--- DIRECTION ---
Lay out every line of the rows below as a Markdown table with the columns "No." and "Line", numbering each line in order and skipping blank lines.

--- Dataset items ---
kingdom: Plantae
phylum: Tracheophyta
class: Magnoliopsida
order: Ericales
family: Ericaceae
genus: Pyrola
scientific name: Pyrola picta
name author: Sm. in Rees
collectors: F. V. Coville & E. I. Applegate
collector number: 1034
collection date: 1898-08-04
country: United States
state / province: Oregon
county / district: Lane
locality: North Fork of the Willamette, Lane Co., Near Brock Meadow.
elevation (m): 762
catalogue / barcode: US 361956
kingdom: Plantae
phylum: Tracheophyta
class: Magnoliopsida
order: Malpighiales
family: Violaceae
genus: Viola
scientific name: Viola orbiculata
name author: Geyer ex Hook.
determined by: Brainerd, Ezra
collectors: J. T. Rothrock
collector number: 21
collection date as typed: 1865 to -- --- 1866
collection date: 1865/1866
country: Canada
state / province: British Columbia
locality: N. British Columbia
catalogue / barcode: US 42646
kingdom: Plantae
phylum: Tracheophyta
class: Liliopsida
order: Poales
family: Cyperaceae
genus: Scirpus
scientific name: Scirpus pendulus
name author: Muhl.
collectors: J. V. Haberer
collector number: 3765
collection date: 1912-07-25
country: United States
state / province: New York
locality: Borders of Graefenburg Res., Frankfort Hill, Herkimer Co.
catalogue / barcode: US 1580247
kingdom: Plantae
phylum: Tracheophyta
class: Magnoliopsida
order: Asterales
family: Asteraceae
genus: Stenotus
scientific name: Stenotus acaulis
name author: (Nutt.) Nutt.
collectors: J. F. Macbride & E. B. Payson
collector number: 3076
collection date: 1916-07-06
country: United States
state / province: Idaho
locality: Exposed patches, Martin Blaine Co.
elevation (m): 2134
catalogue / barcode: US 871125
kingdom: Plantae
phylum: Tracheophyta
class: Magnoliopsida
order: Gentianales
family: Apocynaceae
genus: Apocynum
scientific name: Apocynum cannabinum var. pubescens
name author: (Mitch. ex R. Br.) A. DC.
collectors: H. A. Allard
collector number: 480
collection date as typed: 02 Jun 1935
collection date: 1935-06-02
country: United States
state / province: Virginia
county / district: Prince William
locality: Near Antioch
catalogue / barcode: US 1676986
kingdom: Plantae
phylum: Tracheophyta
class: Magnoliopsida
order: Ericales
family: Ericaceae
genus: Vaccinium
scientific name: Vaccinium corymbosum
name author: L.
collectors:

--- OUTPUT OF THE EXERCISE ---
| No. | Line |
|---|---|
| 1 | kingdom: Plantae |
| 2 | phylum: Tracheophyta |
| 3 | class: Magnoliopsida |
| 4 | order: Ericales |
| 5 | family: Ericaceae |
| 6 | genus: Pyrola |
| 7 | scientific name: Pyrola picta |
| 8 | name author: Sm. in Rees |
| 9 | collectors: F. V. Coville & E. I. Applegate |
| 10 | collector number: 1034 |
| 11 | collection date: 1898-08-04 |
| 12 | country: United States |
| 13 | state / province: Oregon |
| 14 | county / district: Lane |
| 15 | locality: North Fork of the Willamette, Lane Co., Near Brock Meadow. |
| 16 | elevation (m): 762 |
| 17 | catalogue / barcode: US 361956 |
| 18 | kingdom: Plantae |
| 19 | phylum: Tracheophyta |
| 20 | class: Magnoliopsida |
| 21 | order: Malpighiales |
| 22 | family: Violaceae |
| 23 | genus: Viola |
| 24 | scientific name: Viola orbiculata |
| 25 | name author: Geyer ex Hook. |
| 26 | determined by: Brainerd, Ezra |
| 27 | collectors: J. T. Rothrock |
| 28 | collector number: 21 |
| 29 | collection date as typed: 1865 to -- --- 1866 |
| 30 | collection date: 1865/1866 |
| 31 | country: Canada |
| 32 | state / province: British Columbia |
| 33 | locality: N. British Columbia |
| 34 | catalogue / barcode: US 42646 |
| 35 | kingdom: Plantae |
| 36 | phylum: Tracheophyta |
| 37 | class: Liliopsida |
| 38 | order: Poales |
| 39 | family: Cyperaceae |
| 40 | genus: Scirpus |
| 41 | scientific name: Scirpus pendulus |
| 42 | name author: Muhl. |
| 43 | collectors: J. V. Haberer |
| 44 | collector number: 3765 |
| 45 | collection date: 1912-07-25 |
| 46 | country: United States |
| 47 | state / province: New York |
| 48 | locality: Borders of Graefenburg Res., Frankfort Hill, Herkimer Co. |
| 49 | catalogue / barcode: US 1580247 |
| 50 | kingdom: Plantae |
| 51 | phylum: Tracheophyta |
| 52 | class: Magnoliopsida |
| 53 | order: Asterales |
| 54 | family: Asteraceae |
| 55 | genus: Stenotus |
| 56 | scientific name: Stenotus acaulis |
| 57 | name author: (Nutt.) Nutt. |
| 58 | collectors: J. F. Macbride & E. B. Payson |
| 59 | collector number: 3076 |
| 60 | collection date: 1916-07-06 |
| 61 | country: United States |
| 62 | state / province: Idaho |
| 63 | locality: Exposed patches, Martin Blaine Co. |
| 64 | elevation (m): 2134 |
| 65 | catalogue / barcode: US 871125 |
| 66 | kingdom: Plantae |
| 67 | phylum: Tracheophyta |
| 68 | class: Magnoliopsida |
| 69 | order: Gentianales |
| 70 | family: Apocynaceae |
| 71 | genus: Apocynum |
| 72 | scientific name: Apocynum cannabinum var. pubescens |
| 73 | name author: (Mitch. ex R. Br.) A. DC. |
| 74 | collectors: H. A. Allard |
| 75 | collector number: 480 |
| 76 | collection date as typed: 02 Jun 1935 |
| 77 | collection date: 1935-06-02 |
| 78 | country: United States |
| 79 | state / province: Virginia |
| 80 | county / district: Prince William |
| 81 | locality: Near Antioch |
| 82 | catalogue / barcode: US 1676986 |
| 83 | kingdom: Plantae |
| 84 | phylum: Tracheophyta |
| 85 | class: Magnoliopsida |
| 86 | order: Ericales |
| 87 | family: Ericaceae |
| 88 | genus: Vaccinium |
| 89 | scientific name: Vaccinium corymbosum |
| 90 | name author: L. |
| 91 | collectors: |